Now, time for a second acknowledgment. If you’ve followed these recaps, you might recall that four episodes ego, I unfairly maligned the “Gilead works” explanation of Serena’s pregnancy (the idea being that Fred and Serena were infertile until Gilead somehow cured them). I take it all back. The “Gilead works” plot line was the perfect setup for Fred’s infuriatingly triumphant moment when he responds to June’s testimony and, referring to his wife’s pregnancy, basically argues that the ends justify the means. “The sacrifices we all made in Gilead were difficult. But where else on Earth is the birth rate rising?” he asks. “Nowhere. Only in Gilead, because it works. It works!”

Reader, it does work. Not Gilead, I mean, but that scene. A little later on, as Fred and Serena prepare to step out of some official-looking building (is it still the courtroom? I’m lost), they hear a chorus of voices outside. Protesters, they assume.

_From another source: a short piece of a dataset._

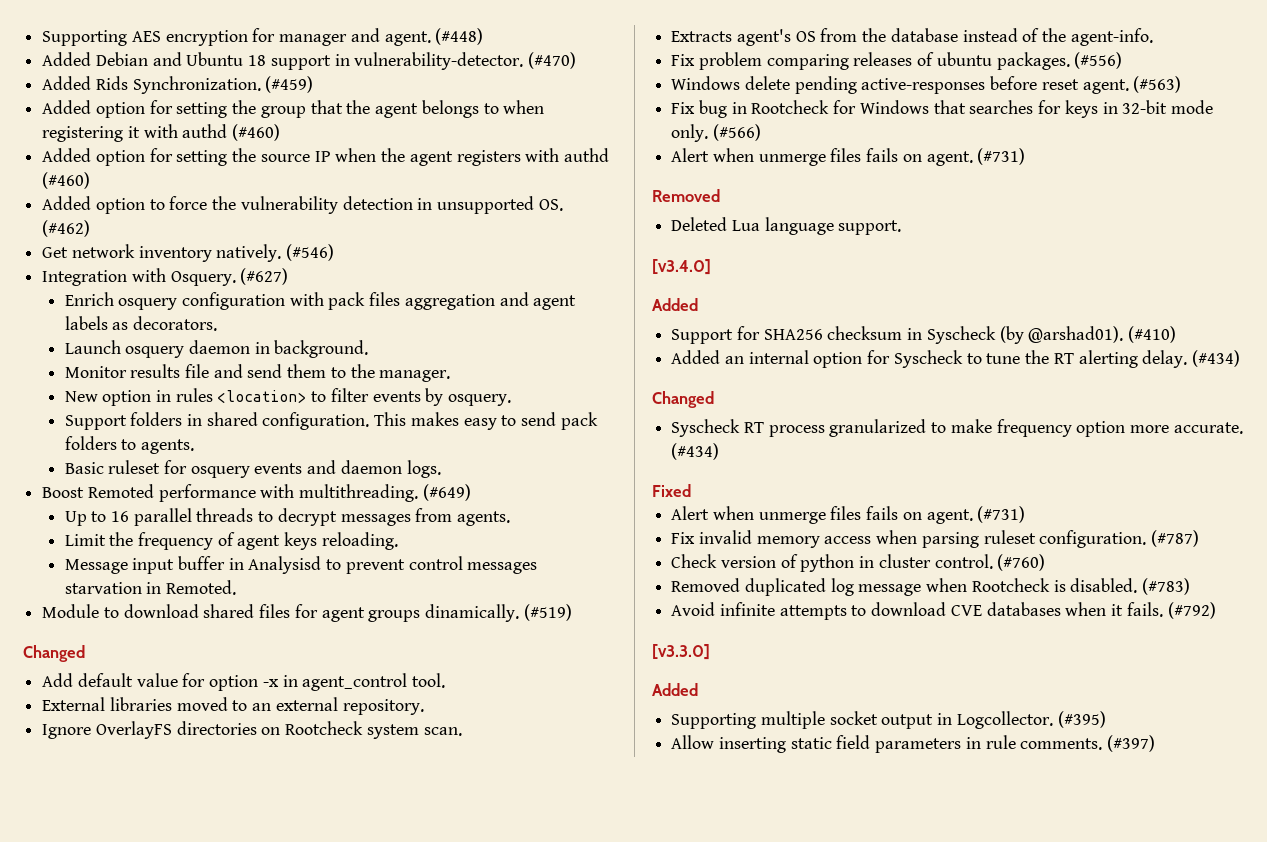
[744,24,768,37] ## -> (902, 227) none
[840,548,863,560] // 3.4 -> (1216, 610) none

But when the doors open, it turns out the protesters aren’t protesters at all: they’re supporters, cheering and holding up “Free the Waterfords” and “Praise Be Serena Joy” placards.

For all the darkness in this episode, this is the scene that broke me. It simply hadn’t occurred to me, I guess, that people outside of Gilead could still be supporting the regime. I’ll take that as a testament to The Handmaid’s Tale’s world building, and perhaps to my own naiveté.

Meanwhile in Gilead…

Aunt Lydia is struggling to regain her status. June’s escape happened under her watch, and no one is prepared to let her forget it. After she cattle-prods a Handmaid and one of her fellow Aunts, Commander Lawrence gives her a stern talking to – and a new pet project.

Remember how we never saw Janine again after she and June were caught in that bombing in Chicago? Well, Janine is alive. But she has also been captured and brought back to Gilead, where Aunt Lydia is now in charge of her. Lydia, who has everything to prove and everything to lose. “Whatever are we going to do with you?” she muses while hugging a broken Janine. This is only technically a question: whatever the answer might be, in Lydia’s mouth, those words will always amount to a threat.